From Route 116, the Chêne River flows over:
- 3.6 km northwesterly, curving northeasterly, in Dosquet, to the municipal limit of Lyster;
- 0.7 km west into Lyster, to a road;
- 4.4 km westward, to the limit of Lyster and Saint-Janvier-de-Joly;
- 0.6 km westward, in the municipality of Saint-Janvier-de-Joly;
- 1.7 km west, in the municipality of Lyster, to the confluence of the rivière aux Chevreuils;
- 0.9 km west, to a road;
- 3.8 km west, to the road bridge in the village of Val-Alain;
- 4.6 km (or 2.8 km in a direct line) northwest, to the highway 20 bridge;
- 6.4 km (or 4.0 km in a direct line) northward, up to the limit between the municipalities of Val-Alain and Leclercville;
- 7.4 km (or 3.2 km in a direct line) towards the northeast, winding up to the confluence of the Henri river, that is to say the locality "Les Trois-Fourches ".

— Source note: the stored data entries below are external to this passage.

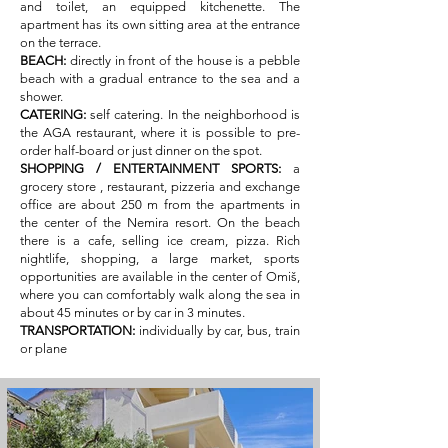
and toilet, an equipped kitchenette. The
apartment has its own sitting area at the entrance
on the terrace.
BEACH:
directly in front of the house is a pebble
beach with a gradual entrance to the sea and a
shower.
CATERING:
self catering. In the neighborhood is
the AGA restaurant, where it is possible to pre-
order half-board or just dinner on the spot.
SHOPPING / ENTERTAINMENT SPORTS:
a
grocery store
, restaurant, pizzeria and exchange
office are about 250 m from the apartments in
the center of the Nemira resort. On the beach
there is a cafe, selling ice cream, pizza. Rich
nightlife, shopping, a large market, sports
opportunities are available in the center of Omiš,
where you can comfortably walk along the sea in
about 45 minutes or by car in 3 minutes.
TRANSPORTATION:
individually by car, bus, train
or plane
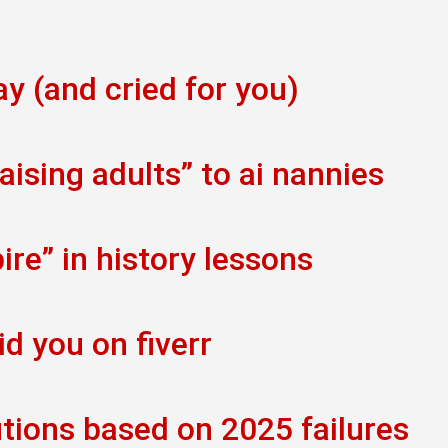
ay (and cried for you)
ising adults” to ai nannies
re” in history lessons
id you on fiverr
tions based on 2025 failures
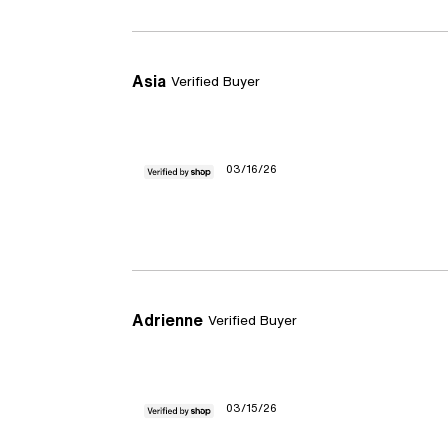
Asia
Verified Buyer
03/16/26
Adrienne
Verified Buyer
03/15/26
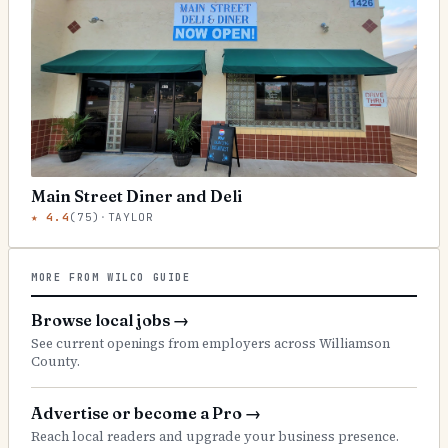
Main Street Diner and Deli
★
4.4
(
75
)
·
TAYLOR
MORE FROM WILCO GUIDE
Browse local jobs
→
See current openings from employers across Williamson
County.
Advertise or become a Pro
→
Reach local readers and upgrade your business presence.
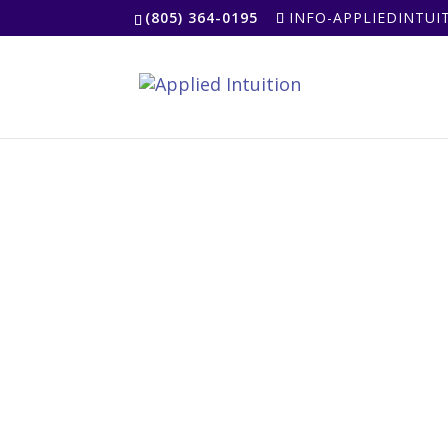
(805) 364-0195
INFO-APPLIEDINTU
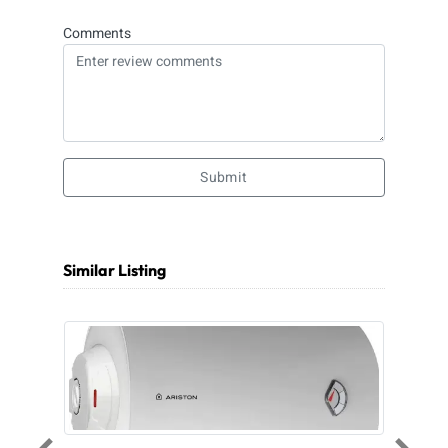
Comments
Submit
Similar Listing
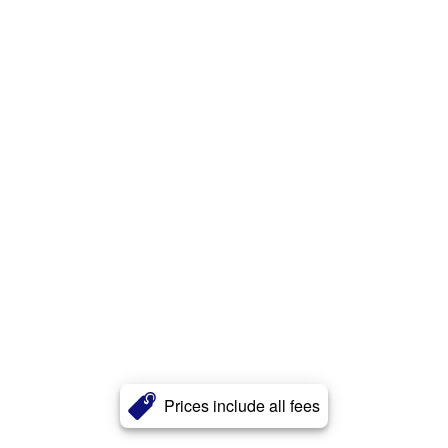
Prices include all fees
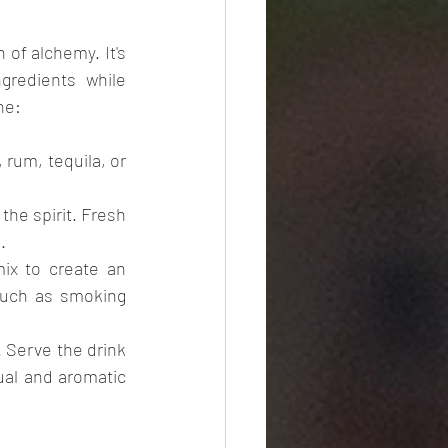
of alchemy. It's 
gredients while 
ne:
 rum, tequila, or 
he spirit. Fresh 
.
x to create an 
uch as smoking 
 Serve the drink 
ual and aromatic 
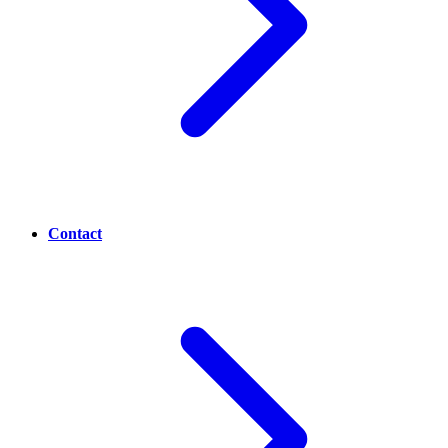
Contact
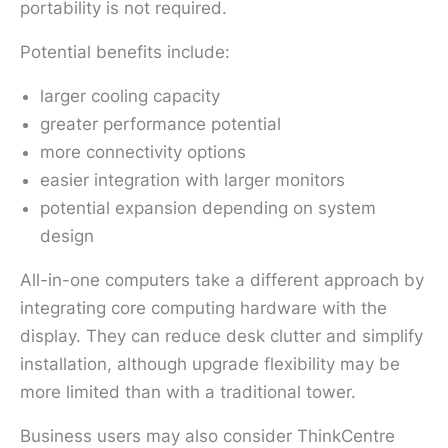
portability is not required.
Potential benefits include:
larger cooling capacity
greater performance potential
more connectivity options
easier integration with larger monitors
potential expansion depending on system
design
All-in-one computers take a different approach by
integrating core computing hardware with the
display. They can reduce desk clutter and simplify
installation, although upgrade flexibility may be
more limited than with a traditional tower.
Business users may also consider ThinkCentre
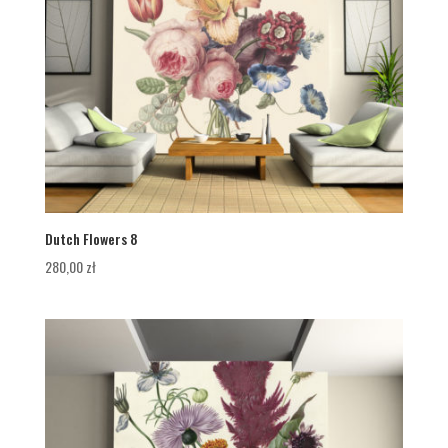
Dutch Flowers 8
280,00
zł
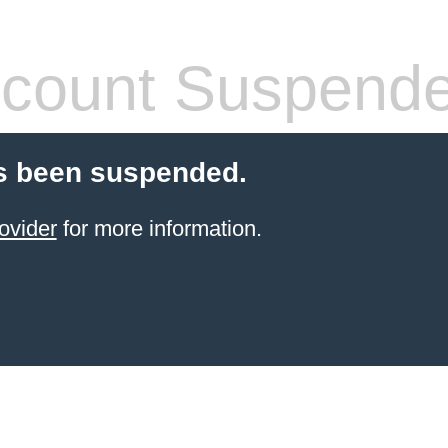
count Suspend
s been suspended.
ovider
for more information.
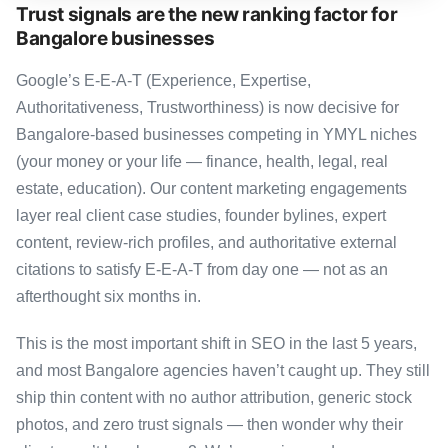
Trust signals are the new ranking factor for
Bangalore businesses
Google’s E-E-A-T (Experience, Expertise,
Authoritativeness, Trustworthiness) is now decisive for
Bangalore-based businesses competing in YMYL niches
(your money or your life — finance, health, legal, real
estate, education). Our content marketing engagements
layer real client case studies, founder bylines, expert
content, review-rich profiles, and authoritative external
citations to satisfy E-E-A-T from day one — not as an
afterthought six months in.
This is the most important shift in SEO in the last 5 years,
and most Bangalore agencies haven’t caught up. They still
ship thin content with no author attribution, generic stock
photos, and zero trust signals — then wonder why their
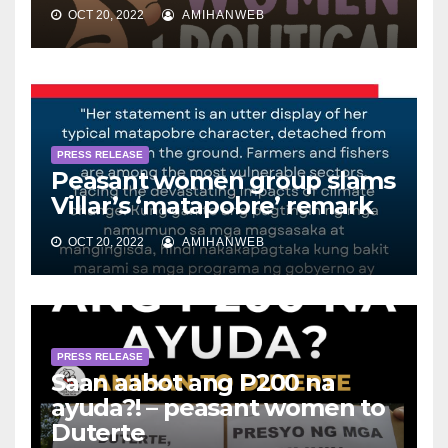
OCT 20, 2022
AMIHANWEB
PRESS RELEASE
Peasant women group slams
Villar’s ‘matapobre’ remark
OCT 20, 2022
AMIHANWEB
PRESS RELEASE
Saan aabot ang P200 na
ayuda?! – peasant women to
Duterte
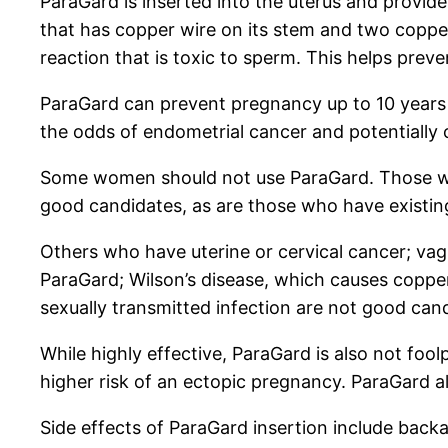
ParaGard is inserted into the uterus and provide
that has copper wire on its stem and two copper
reaction that is toxic to sperm. This helps preven
ParaGard can prevent pregnancy up to 10 years 
the odds of endometrial cancer and potentially c
Some women should not use ParaGard. Those who 
good candidates, as are those who have existing 
Others who have uterine or cervical cancer; vagi
ParaGard; Wilson’s disease, which causes copper
sexually transmitted infection are not good can
While highly effective, ParaGard is also not fool
higher risk of an ectopic pregnancy. ParaGard a
Side effects of ParaGard insertion include back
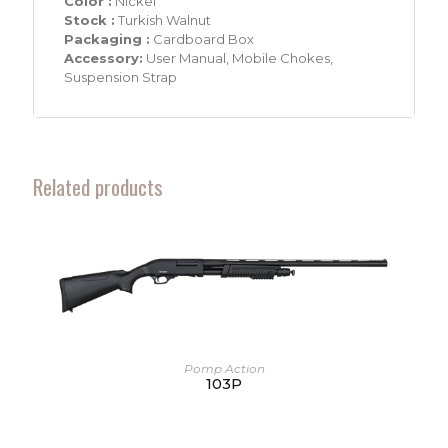
Color :
Nickel
Stock :
Turkish Walnut
Packaging :
Cardboard Box
Accessory:
User Manual, Mobile Chokes,
Suspension Strap
Related products
Pomp Action
103P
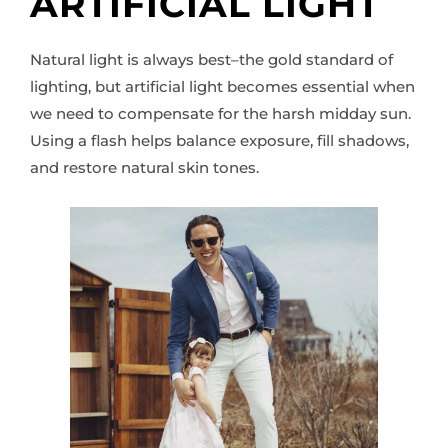
ARTIFICIAL LIGHT
Natural light is always best–the gold standard of
lighting, but artificial light becomes essential when
we need to compensate for the harsh midday sun.
Using a flash helps balance exposure, fill shadows,
and restore natural skin tones.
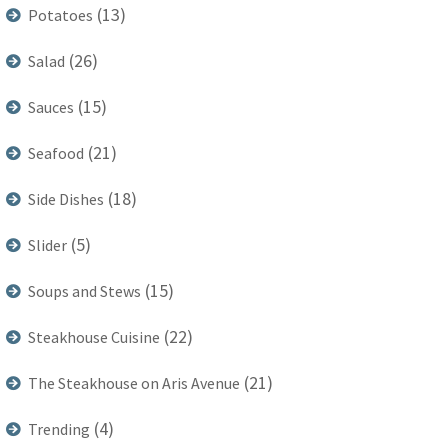
(13)
Potatoes
(26)
Salad
(15)
Sauces
(21)
Seafood
(18)
Side Dishes
(5)
Slider
(15)
Soups and Stews
(22)
Steakhouse Cuisine
(21)
The Steakhouse on Aris Avenue
(4)
Trending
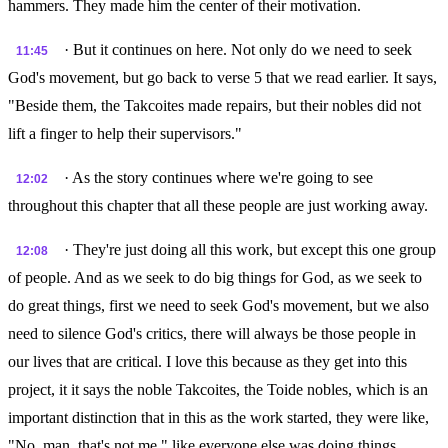
hammers. They made him the center of their motivation.
· But it continues on here. Not only do we need to seek
11:45
God's movement, but go back to verse 5 that we read earlier. It says,
"Beside them, the Takcoites made repairs, but their nobles did not
lift a finger to help their supervisors."
· As the story continues where we're going to see
12:02
throughout this chapter that all these people are just working away.
· They're just doing all this work, but except this one group
12:08
of people. And as we seek to do big things for God, as we seek to
do great things, first we need to seek God's movement, but we also
need to silence God's critics, there will always be those people in
our lives that are critical. I love this because as they get into this
project, it it says the noble Takcoites, the Toide nobles, which is an
important distinction that in this as the work started, they were like,
"No, man, that's not me." like everyone else was doing things,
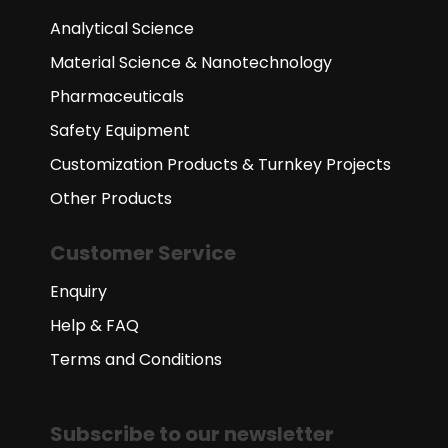
Analytical Science
Material Science & Nanotechnology
Pharmaceuticals
Safety Equipment
Customization Products & Turnkey Projects
Other Products
Customer Service
Enquiry
Help & FAQ
Terms and Conditions
Subscribe to our newsletter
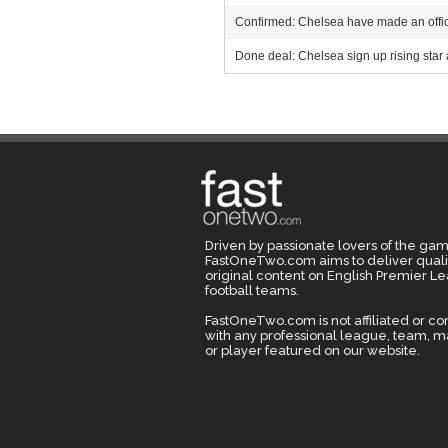
Confirmed: Chelsea have made an offici
Done deal: Chelsea sign up rising star 
Driven by passionate lovers of the gam
FastOneTwo.com aims to deliver quali
original content on English Premier L
football teams.
FastOneTwo.com is not affiliated or c
with any professional league, team, 
or player featured on our website.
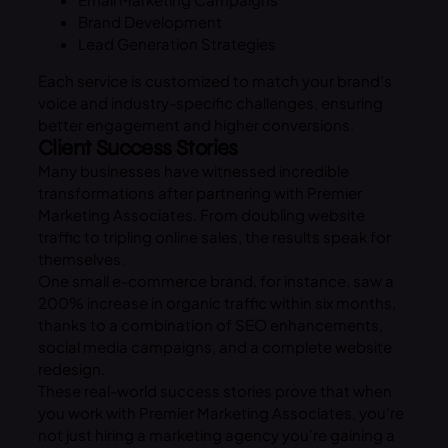
Brand Development
Lead Generation Strategies
Each service is customized to match your brand’s
voice and industry-specific challenges, ensuring
better engagement and higher conversions.
Client Success Stories
Many businesses have witnessed incredible
transformations after partnering with Premier
Marketing Associates. From doubling website
traffic to tripling online sales, the results speak for
themselves.
One small e-commerce brand, for instance, saw a
200% increase in organic traffic within six months,
thanks to a combination of SEO enhancements,
social media campaigns, and a complete website
redesign.
These real-world success stories prove that when
you work with Premier Marketing Associates, you’re
not just hiring a marketing agency you’re gaining a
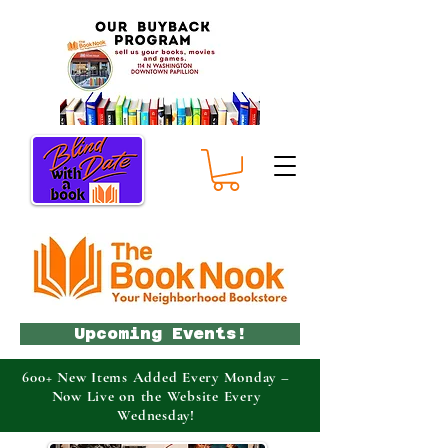
Upcoming Events!
600+ New Items Added Every Monday –
Now Live on the Website Every
Wednesday!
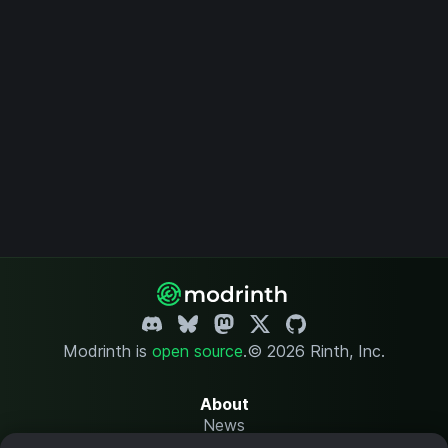
Modrinth is
open source
.
© 2026 Rinth, Inc.
About
News
Changelog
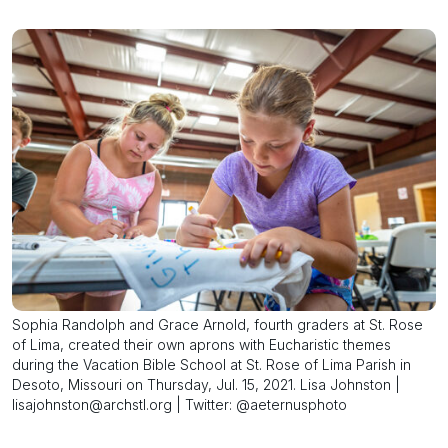
Sophia Randolph and Grace Arnold, fourth graders at St. Rose
of Lima, created their own aprons with Eucharistic themes
during the Vacation Bible School at St. Rose of Lima Parish in
Desoto, Missouri on Thursday, Jul. 15, 2021. Lisa Johnston |
lisajohnston@archstl.org | Twitter: @aeternusphoto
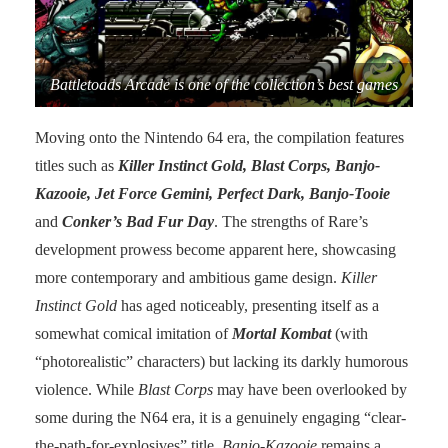
Battletoads Arcade is one of the collection’s best games
Moving onto the Nintendo 64 era, the compilation features
titles such as
Killer Instinct Gold, Blast Corps, Banjo-
Kazooie, Jet Force Gemini, Perfect Dark, Banjo-Tooie
and
Conker’s Bad Fur Day
. The strengths of Rare’s
development prowess become apparent here, showcasing
more contemporary and ambitious game design.
Killer
Instinct Gold
has aged noticeably, presenting itself as a
somewhat comical imitation of
Mortal Kombat
(with
“photorealistic” characters) but lacking its darkly humorous
violence. While
Blast Corps
may have been overlooked by
some during the N64 era, it is a genuinely engaging “clear-
the-path-for-explosives” title.
Banjo-Kazooie
remains a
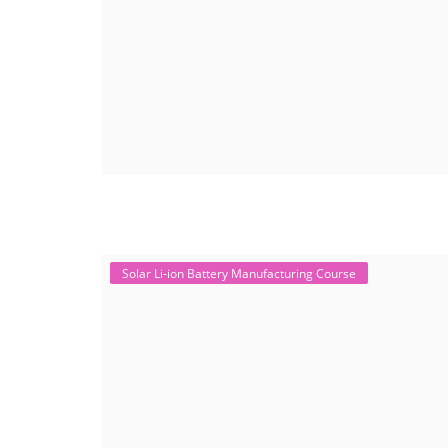
Solar Li-ion Battery Manufacturing Course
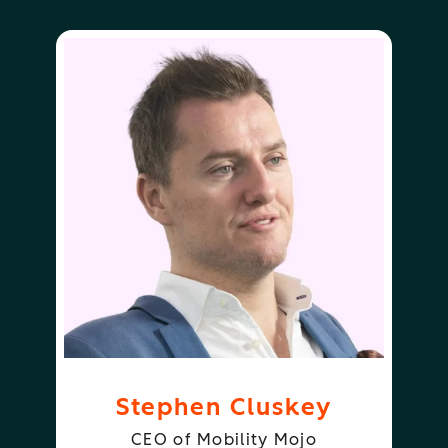
Stephen Cluskey
CEO of Mobility Mojo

Lower course of the river (segment of 25.5 km)

From the confluence with the Henri River located in Leclercville, the Chêne River flows over:
- 7.5 km (or 4.4 km in a direct line) towards the north-west, passing through the lieu-dit Fonds de Badoche and to Île à Soucy, winding to route 226; the last 1.3 km of this segment constitutes the municipal boundary between Saint-Édouard-de-Lotbinière and Leclercville;
- 16.2 km (or 7.8 km in a direct line) towards the west, up to the limit of the village municipality of Leclercville;
- 1.4 km northwesterly, zigzagging through Leclercville to route 132;
- 0.4 km north-west, up to its confluence.

The Chêne River flows over the Chêne Flats, on the south shore of the estuary of Saint Lawrence, in the village of Leclercville. Its confluence is located at the tip of Leclercville, west of the center of the village of Lotbinière, east of the center of the village of Deschaillons-sur-Saint-Laurent and west of the village of Saint-Édouard. It is also located at 3.3 km east of the confluence of the Petite rivière du Chêne.

== Toponymy ==
The toponym Rivière du Chêne was formalized on December 5, 1968, at the Commission de toponymie du Québec.